I have to know that he’s alive.”

  “If you think you’re in any position to tell me what I have to do, you’re even dumber than I thought. And you’re wasting time.”

  “Listen, Joey. I’ll come. I’ll come, and we can talk this thing through. Did you know Renzo’s dead, murdered in the federal holding facility this morning?”

  On the other end, she heard the big thug breathing. But nothing more.

  “So there’s no more reason for you to do this, Joey,” she pleaded. “One of your own guys took him out.”

  “You’re lying.”

  “I swear I’m not. You can look it up.”

  After another hesitation, his voice vibrated in a low growl. “So you went and got him killed, too, did you? Of all the— What d’ya think? That Renzo’s death absolves you? That we’ll turn our back on a traitor to the family just because he’s gone?”
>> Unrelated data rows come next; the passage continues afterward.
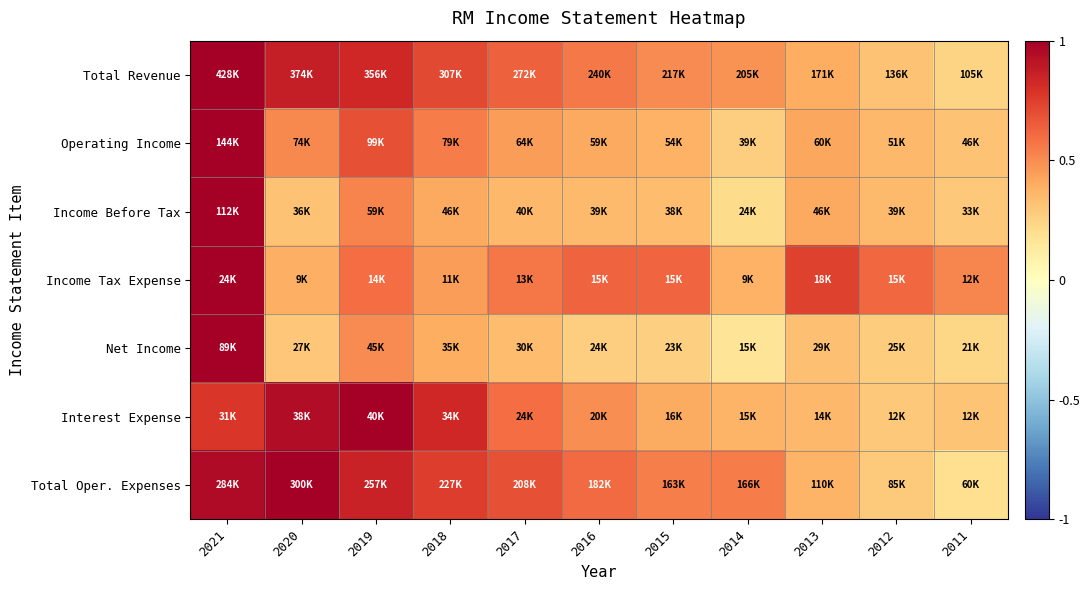

Count the number of data series in this chart.

7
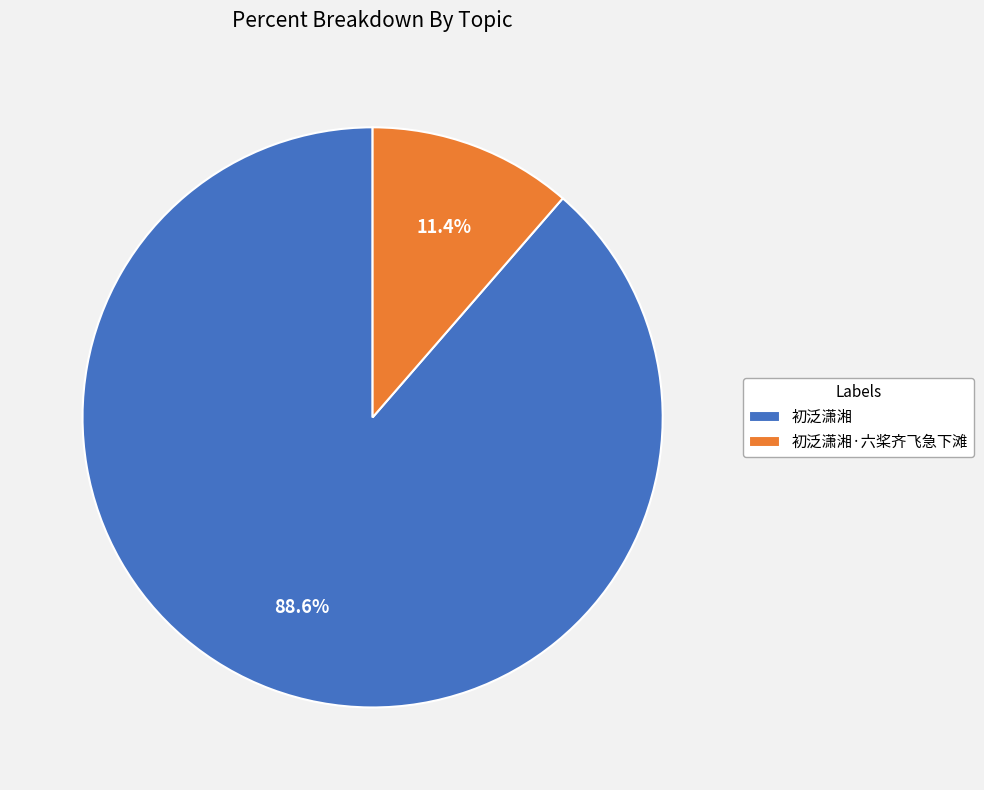

Count the number of slices in the pie.

2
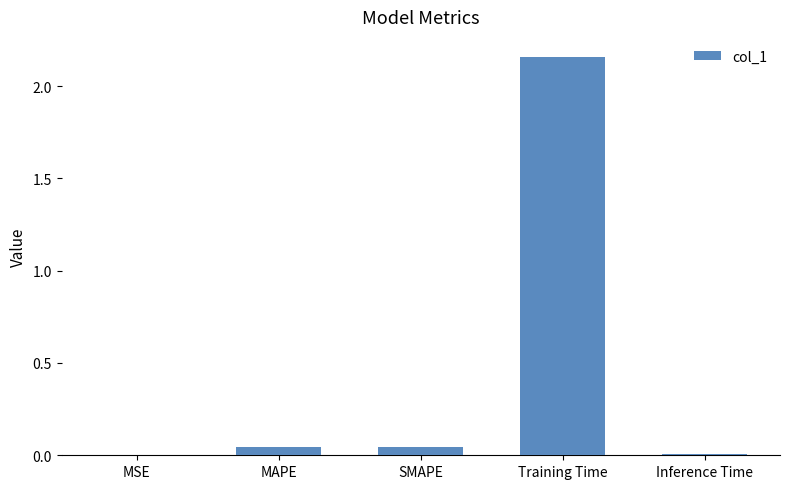

Which has a higher value, Training Time or MAPE?

Training Time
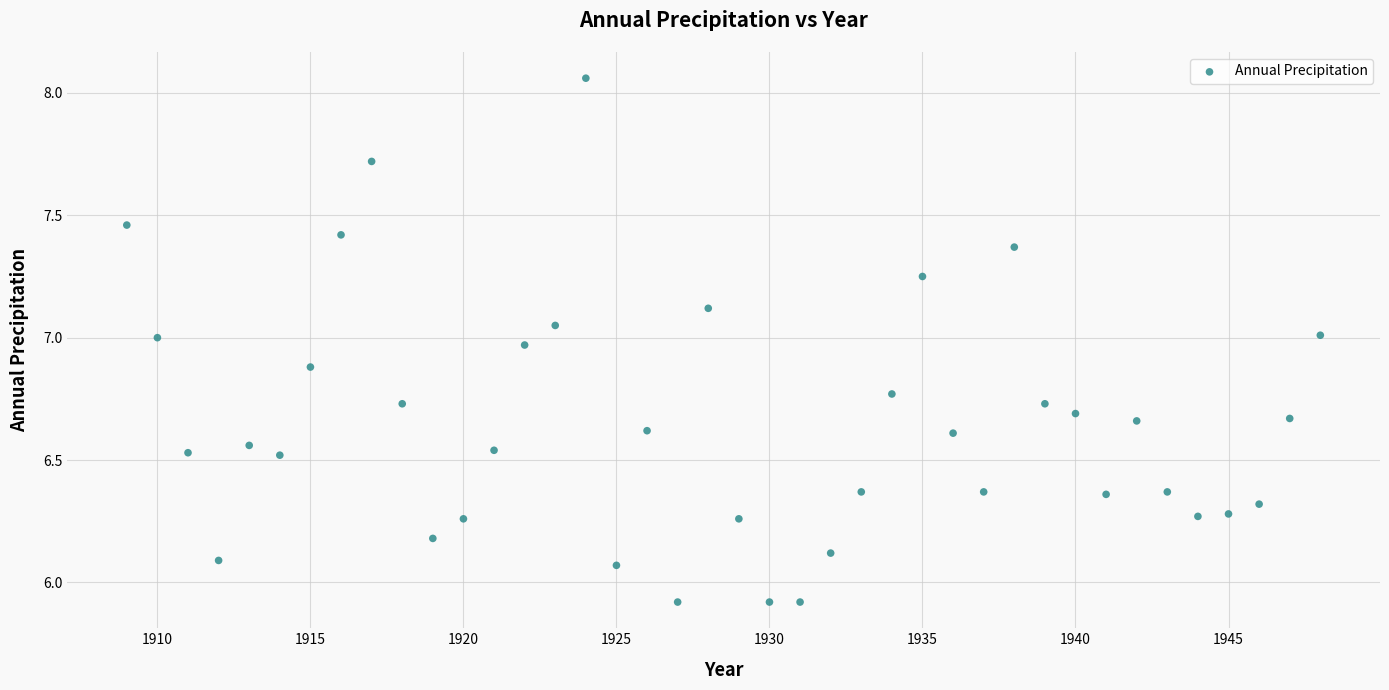

What is the range of Y values (max minus min)?

2.1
  “No, but that doesn’t mean you have to hurt innocents. Let Dylan go, please. He has nothing to do with this. I haven’t told him anything—haven’t told a soul.”

  “Won’t be the first innocent whose blood’s on your hands, will it? That idiot at the grocery store, your own daddy—you can stop it here today, if I don’t get too impatient waiting. Or too pissed off, rememberin’ how I lost somebody, too. You remember my cousin Luca, don’tcha? We practically grew up together, and then we were partners for a lot of years—before we blew up the wrong guy in Iowa.”

  “I’m sorry for your loss,” she forced herself to tell him. Because she would say anything, do anything to stop this. “But I’m coming back. I swear it. Just don’t hurt Dylan anymore.”

  A scoffing sound came back to her. “You’re cuttin’ it awful close, sweetheart. If you want to make it here before I do to him what got done to your father.”

  Panic zinging through her, she looked around wildly for a clock to check the time. 10:45 a.m., which left her barely enough time to get away from the detectives and find her way back to...where, exactly?

  “Are you on the ranch itself?” she asked. “Where is it I’ll be heading?”